Connie did seek the services of a therapist and was frustrated that she, after going so long without knowing what was wrong, STILL didn’t have a medical diagnosis. When she asked the therapist about this, Connie was told that she, the therapist, really hesitated to tell people their diagnosis because of the negative connotations surrounding it. She told Connie her diagnosis was a mental illness.

Dum de dahhhhh dah DUM. And there it is. The words: “MENTAL ILLNESS.”

For some of us, these two little words can be scarier than anything Stephen King could bring to life. Oh, I don’t mean we fear developing mental illness ourselves. Noooooo, we fear those who have it.  Fear might be too strong of a word, but most of us are certainly are uncomfortable.

You tell someone you have heart disease, diabetes or even cancer and that is immediately accepted. No questions asked; no fear in their eyes. You’re told, “I’m sorry to hear that. How are you doing? Do you need anything?” Or maybe you just receive a generic nod of the head and an uninspired ‘oh’.  These physical diseases are accepted and freely talked about so why aren’t mental health issues? Why is that taboo?

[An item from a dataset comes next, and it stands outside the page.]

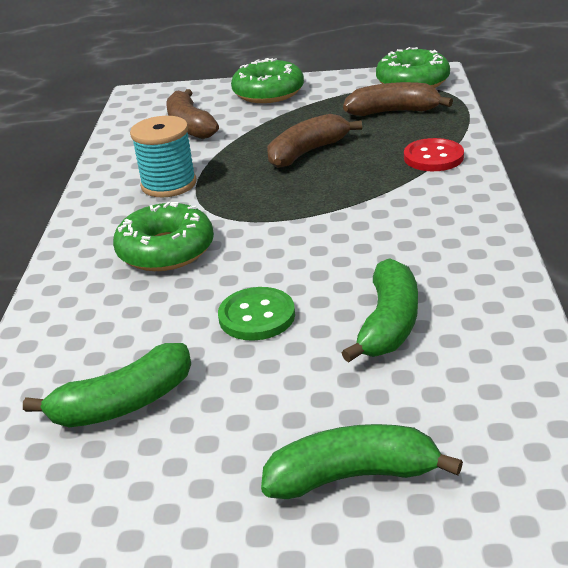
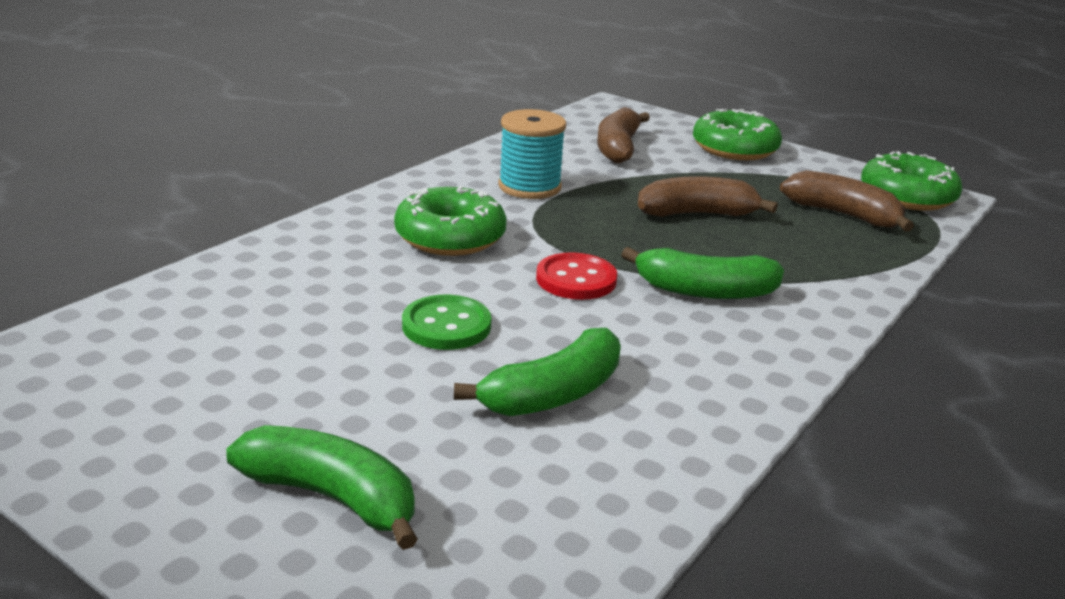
camera: 30 degrees right, 5 degrees down
(123, 404) = (248, 334): green banana -> green banana (704, 291)
(433, 157) = (824, 273): red button -> red button (576, 279)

I have a young nursing student friend who recently was diagnosed with a mental illness. She had a nervous breakdown or ‘psychotic episode’ one day and immediately took herself to the emergency room. Her brain had reached the limits of stress, overload and pain it would endure. Her brain said, “enough!”  

She came to see me about a week later. She was wondering why, even though she was taking her medication as prescribed, she was still having problems cognitively (memory retention and concentration).  When I asked my Guys (Guardian Angels) about this, they said she had received a wound to her brain and it needed to be treated with the same care you would give to a wound you could see.  They went on to say it might take up to six months before her brain injury healed and functioned in the manner it did prior to the injury.  

Stress, genetics, biology and psychological trauma are all causes of mental illness. They can also cause physical illness. Interesting, huh? As you’ve read in the case of Connie, these mental traumas can mimic physical diseases. If your mind mimics the disease for too long, the disease will become real. The body has a way of saying what the mind cannot. Are you listening to yours?

Let’s not underestimate the value of healing your brain, whether it’s by conventional methods such as a professionally trained counselor or non-conventional methods such as IET, Body Talk or even Reiki. Healing trauma within your mind can have resounding effects on your physical body and psyche. 

Connie gave me permission to tell her story, even though she’s scared she’ll be judged. She has a strong desire to bring awareness and to educate others about this. It does not need to be awkward or avoided. In truth, mental illness is so common. Did you know eating disorders, PTSD, autism, anxiety, suicide (yes, suicide) and depression (to name a few) are ALL mental illnesses? When you look at it that way, who HASN’T been touched (pun intended) by this?

Connie’s hope is that we can reduce or eliminate the stigma surround mental illness. She’d like to get rid of the demeaning comments, the discrimination and even the harassment. Sometimes this is subtle, like people avoiding eye contact once you tell them your diagnosis. Sometimes it’s not so subtle and the words and body language used can be cruel.

Imagine this: On the job you certainly wouldn’t say, “You have high blood pressure so you could stroke out at any moment. We’d better not put you in a stressful situation” but that’s one type of implied discrimination mental illness receives.  Remember, as with anything physical, if a mental disease is properly treated there is no concern of someone ‘going postal’ because of it.

The following statement is from one our local radio stations and it’s so appropriate: “Normal? Isn’t that a setting on a washing machine? Who wants to be normal?!?”   

After doing research for this blog, I’m wondering who IS normal? With all the stress, the workloads and the overwhelming need to be constantly being plugged in, mental illness could just become a little less crazy and a lot more normal.